***** SOURCE EXCERPT *****

Bill Simmons Will Not Die in Peace

Tuesday, July 29, 2008

A couple of months ago, a men’s magazine asked me to write a profile of the sportswriter Bill Simmons. The story idea was prompted by the public feud Simmons and his employer (ESPN) had gotten into earlier this year, but the piece was also meant to include classic elements of career-retrospective profile. Set up who Simmons is, why he’s important, find out where his head is now, etc.

Because I’ve been a fan of Simmons for a number of years and because I think his book, NOW I CAN DIE IN PEACE, is one of the funniest sports books ever written, I was pretty excited about the assignment. After putting in calls to Simmons’ agent and a PR rep from ESPN to set up an interview, I began doing a bunch of research and writing notes and little disjointed chunks of copy. This is my basic SOP when doing profiles. Do a ton of research. Come up with two or three angles that might or might not end up being the approach to the finished piece. Write up a ton of questions, pose them to the person in the interview, go back and decide which of my assumptions were right, which were wrong, and write the piece using a bunch of interview quotes to help support or refute my original points.

Alas, six weeks into this process, Simmons (after some back and forth with ESPN) declined to be interviewed (for reasons discussed below). Not having access to the person being written about puts writers and publications in tricky territory and in this case the magazine decided that without Simmons’ participation, the parts about his testy relationship with ESPN would be especially tough to pull off. The whole piece was killed before it ever really got off the ground.

Despite understanding the magazine’s decision, I was nevertheless disappointed, not the least because I had about 8,000 words of a half-written profile I’d spent a lot of time putting together. I hate wasting time and effort, and I also felt that during the process (including re-reading his book) I’d come to appreciate Simmons in a way I previously hadn’t. And then I remembered I hadn’t posted anything on this site for a while (been in India this summer; more on that later), so rather than let a lot of time and energy and perhaps a modest amount of insight go to waste, I wrote up the Simmons’ story, sans its star. My original hope was to get Simmons to annotate the story with quotes, sort of the gimmick he uses in NOW I CAN DIE IN PEACE, but for now here’s the “killed” story on the best American sportswriter of the decade. CT

HED: Bill Simmons Will Not Die in Peace

DEK: Ripped in the press. Censored by his bosses. Betrayed by supporters. How long until the most famous sports fan in America throws in the towel?

Find a guy who grew up fixated on something specific—music, cars, hammers and nails—then saddle up in a bar next to the backup guitarist, the shop mechanic, the CAD-zombie architect. You’ll hear it before the first beer’s gone—nothing sucks the fun out of something you love like repetition and obligation. Like many before him though, Bill Simmons, the most important sportswriter of the new century, figured he could play by his own rules. Thought he’d hit on a way to turn his obsession into his profession and not get burned by the switch. Thought he could game the system.

*****

GIVEN TASK 1: List the three kinds of workers the opening paragraph of the Bill Simmons profile says you could sit next to in a bar.
GIVEN TASK 2: Rewrite the Bill Simmons piece, starting with "Tuesday, July 29, 2008" and going on through "is now, etc.", with "journal" in place of "magazine" each time it appears.
GIVEN TASK 3: Extend the profile of sportswriter Bill Simmons, continuing from its final sentence.
The material after this point comes from a separate source and has no connection to the Bill Simmons piece.

***** DATA EXCERPT *****

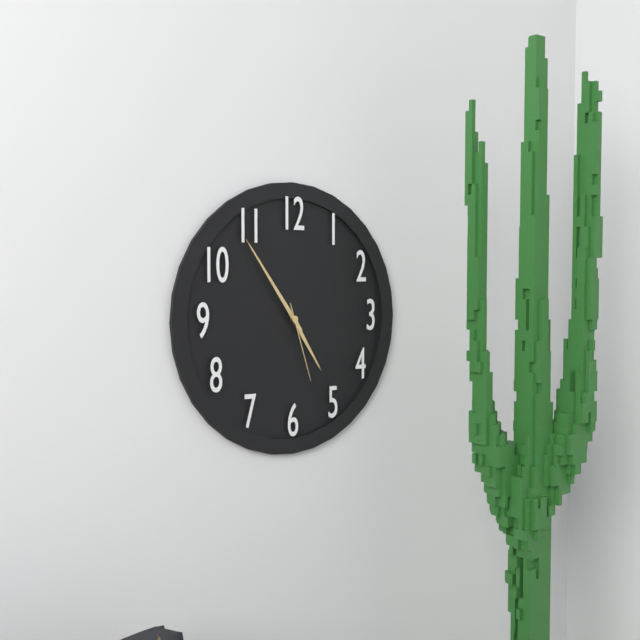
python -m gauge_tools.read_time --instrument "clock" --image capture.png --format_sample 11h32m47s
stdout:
4h54m27s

*****

EXPECTED ANSWER 1: The backup guitarist, the shop mechanic, and the CAD-zombie architect.

EXPECTED ANSWER 2:
Tuesday, July 29, 2008

A couple of months ago, a men’s journal asked me to write a profile of the sportswriter Bill Simmons. The story idea was prompted by the public feud Simmons and his employer (ESPN) had gotten into earlier this year, but the piece was also meant to include classic elements of career-retrospective profile. Set up who Simmons is, why he’s important, find out where his head is now, etc.

EXPECTED ANSWER 3:
Simmons’ love was sports and his idea was to live the dream for all of us. If he couldn’t be a professional athlete, he’d be the next best thing—a professional fan. With an innovative writing style, and helpful kick from an emerging communications behemoth, he’d skip right over the conventional model of objective “sportswriter” by taking his hometown Boston Red Sox, the NBA, and the plainly obvious connections between game three of 1987 Stanley Cup Finals, the surprising lack of decent bars outside Yankee Stadium, and Beverly Hills, 90210, and spin it all into a career that essentially amounted to publicly rooting for his favorite teams.

Simmons’ ticket out of the suburban white guy, nine-to-five ghetto was a prodigious writing talent. To co-opt the vernacular of his style, the kid hit the keys like Clubber Lang coming out like a house on fire in the first fight against a bloated, unprepared champ. With its searing humor and unapologetic Sawx cheerleading, The Boston Sports Guy, the one-man website he started in 1997, drew the 28-year-old a growing number of devotees. One of them, Jimmy Kimmel, brought him out to L.A. in 2002 to write jokes for his TV show. By 2003, Simmons had moved on to become the full-time Sports Guy, ESPN.com’s most popular columnist, a platform from which he quickly seized the mantle of America’s Biggest Sports Fan from Chris Berman.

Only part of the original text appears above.